• **Work task**
Return the following from the records below: each line, word for word, starting with the line that contains "healthcare at home." and going on through the line that contains "implementation of the pre-packaged insolvency", with nothing outside that range.

• **Material provided**
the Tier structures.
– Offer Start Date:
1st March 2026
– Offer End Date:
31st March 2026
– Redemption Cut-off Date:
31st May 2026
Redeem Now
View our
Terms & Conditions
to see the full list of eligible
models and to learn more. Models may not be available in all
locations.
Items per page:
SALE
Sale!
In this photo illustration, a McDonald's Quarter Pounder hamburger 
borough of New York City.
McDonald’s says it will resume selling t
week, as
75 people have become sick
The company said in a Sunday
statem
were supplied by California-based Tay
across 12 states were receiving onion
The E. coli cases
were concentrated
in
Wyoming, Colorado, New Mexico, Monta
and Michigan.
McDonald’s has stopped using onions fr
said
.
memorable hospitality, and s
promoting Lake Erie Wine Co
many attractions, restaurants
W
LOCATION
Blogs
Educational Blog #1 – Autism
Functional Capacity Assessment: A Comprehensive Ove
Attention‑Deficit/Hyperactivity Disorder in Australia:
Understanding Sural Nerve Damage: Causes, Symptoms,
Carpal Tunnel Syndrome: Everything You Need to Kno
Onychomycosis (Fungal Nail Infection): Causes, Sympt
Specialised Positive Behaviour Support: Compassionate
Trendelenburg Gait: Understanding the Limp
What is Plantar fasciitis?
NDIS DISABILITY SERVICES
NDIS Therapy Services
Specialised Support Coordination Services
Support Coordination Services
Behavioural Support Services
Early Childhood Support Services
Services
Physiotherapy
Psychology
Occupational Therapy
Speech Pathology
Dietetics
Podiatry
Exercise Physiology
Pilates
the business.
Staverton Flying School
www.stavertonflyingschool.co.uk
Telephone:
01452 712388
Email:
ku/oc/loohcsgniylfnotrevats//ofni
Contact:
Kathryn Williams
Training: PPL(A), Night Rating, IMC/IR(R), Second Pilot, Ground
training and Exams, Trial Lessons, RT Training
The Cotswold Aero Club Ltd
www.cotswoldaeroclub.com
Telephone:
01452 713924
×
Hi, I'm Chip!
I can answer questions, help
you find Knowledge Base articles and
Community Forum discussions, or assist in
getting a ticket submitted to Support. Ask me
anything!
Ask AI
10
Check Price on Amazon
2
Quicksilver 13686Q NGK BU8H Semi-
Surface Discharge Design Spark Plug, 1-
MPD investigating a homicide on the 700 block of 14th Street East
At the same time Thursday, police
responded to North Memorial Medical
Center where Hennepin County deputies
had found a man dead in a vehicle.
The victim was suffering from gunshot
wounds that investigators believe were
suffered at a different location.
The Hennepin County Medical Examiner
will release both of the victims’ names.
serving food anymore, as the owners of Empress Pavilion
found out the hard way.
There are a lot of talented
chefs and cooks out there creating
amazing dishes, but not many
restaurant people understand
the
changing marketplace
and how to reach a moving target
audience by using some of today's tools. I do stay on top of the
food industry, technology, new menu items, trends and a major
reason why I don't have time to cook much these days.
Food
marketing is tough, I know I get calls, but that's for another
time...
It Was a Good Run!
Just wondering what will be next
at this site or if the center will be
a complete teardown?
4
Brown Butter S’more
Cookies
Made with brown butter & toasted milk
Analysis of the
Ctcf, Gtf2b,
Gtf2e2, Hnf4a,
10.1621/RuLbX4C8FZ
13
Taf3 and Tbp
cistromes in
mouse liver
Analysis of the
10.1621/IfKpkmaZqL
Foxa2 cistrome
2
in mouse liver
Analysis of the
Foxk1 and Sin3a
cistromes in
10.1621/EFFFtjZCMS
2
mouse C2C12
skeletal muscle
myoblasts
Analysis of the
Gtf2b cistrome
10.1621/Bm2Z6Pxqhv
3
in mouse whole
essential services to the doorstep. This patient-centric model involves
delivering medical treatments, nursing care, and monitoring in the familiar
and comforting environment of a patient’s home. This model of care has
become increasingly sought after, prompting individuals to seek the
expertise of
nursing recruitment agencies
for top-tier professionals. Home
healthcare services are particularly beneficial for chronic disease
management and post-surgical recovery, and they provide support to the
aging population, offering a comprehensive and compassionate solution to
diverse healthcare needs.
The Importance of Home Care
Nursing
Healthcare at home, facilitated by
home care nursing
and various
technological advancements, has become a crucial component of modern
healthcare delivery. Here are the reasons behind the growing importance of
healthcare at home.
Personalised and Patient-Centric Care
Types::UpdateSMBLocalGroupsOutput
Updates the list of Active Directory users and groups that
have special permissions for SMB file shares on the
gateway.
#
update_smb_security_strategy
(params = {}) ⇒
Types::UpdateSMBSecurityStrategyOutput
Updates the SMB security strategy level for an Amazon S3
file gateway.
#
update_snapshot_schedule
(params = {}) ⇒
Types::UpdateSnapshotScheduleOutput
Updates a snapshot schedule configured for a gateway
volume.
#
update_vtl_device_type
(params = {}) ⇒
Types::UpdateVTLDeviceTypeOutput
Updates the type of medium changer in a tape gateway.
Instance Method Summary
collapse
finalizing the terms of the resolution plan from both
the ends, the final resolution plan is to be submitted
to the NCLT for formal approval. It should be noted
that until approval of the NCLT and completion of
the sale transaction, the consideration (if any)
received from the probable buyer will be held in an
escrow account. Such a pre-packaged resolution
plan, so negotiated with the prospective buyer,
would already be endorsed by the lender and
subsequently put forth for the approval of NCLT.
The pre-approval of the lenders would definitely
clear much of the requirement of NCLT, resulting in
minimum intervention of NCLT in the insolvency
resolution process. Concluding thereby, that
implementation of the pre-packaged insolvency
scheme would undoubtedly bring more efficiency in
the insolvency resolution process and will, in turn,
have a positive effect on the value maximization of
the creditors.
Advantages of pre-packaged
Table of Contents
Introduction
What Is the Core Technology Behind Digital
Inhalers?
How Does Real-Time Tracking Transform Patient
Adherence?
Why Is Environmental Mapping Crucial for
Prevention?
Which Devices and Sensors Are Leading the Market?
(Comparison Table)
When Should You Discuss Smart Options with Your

• **Solution to the exercise**
healthcare at home.
Personalised and Patient-Centric Care
Types::UpdateSMBLocalGroupsOutput
Updates the list of Active Directory users and groups that
have special permissions for SMB file shares on the
gateway.
#
update_smb_security_strategy
(params = {}) ⇒
Types::UpdateSMBSecurityStrategyOutput
Updates the SMB security strategy level for an Amazon S3
file gateway.
#
update_snapshot_schedule
(params = {}) ⇒
Types::UpdateSnapshotScheduleOutput
Updates a snapshot schedule configured for a gateway
volume.
#
update_vtl_device_type
(params = {}) ⇒
Types::UpdateVTLDeviceTypeOutput
Updates the type of medium changer in a tape gateway.
Instance Method Summary
collapse
finalizing the terms of the resolution plan from both
the ends, the final resolution plan is to be submitted
to the NCLT for formal approval. It should be noted
that until approval of the NCLT and completion of
the sale transaction, the consideration (if any)
received from the probable buyer will be held in an
escrow account. Such a pre-packaged resolution
plan, so negotiated with the prospective buyer,
would already be endorsed by the lender and
subsequently put forth for the approval of NCLT.
The pre-approval of the lenders would definitely
clear much of the requirement of NCLT, resulting in
minimum intervention of NCLT in the insolvency
resolution process. Concluding thereby, that
implementation of the pre-packaged insolvency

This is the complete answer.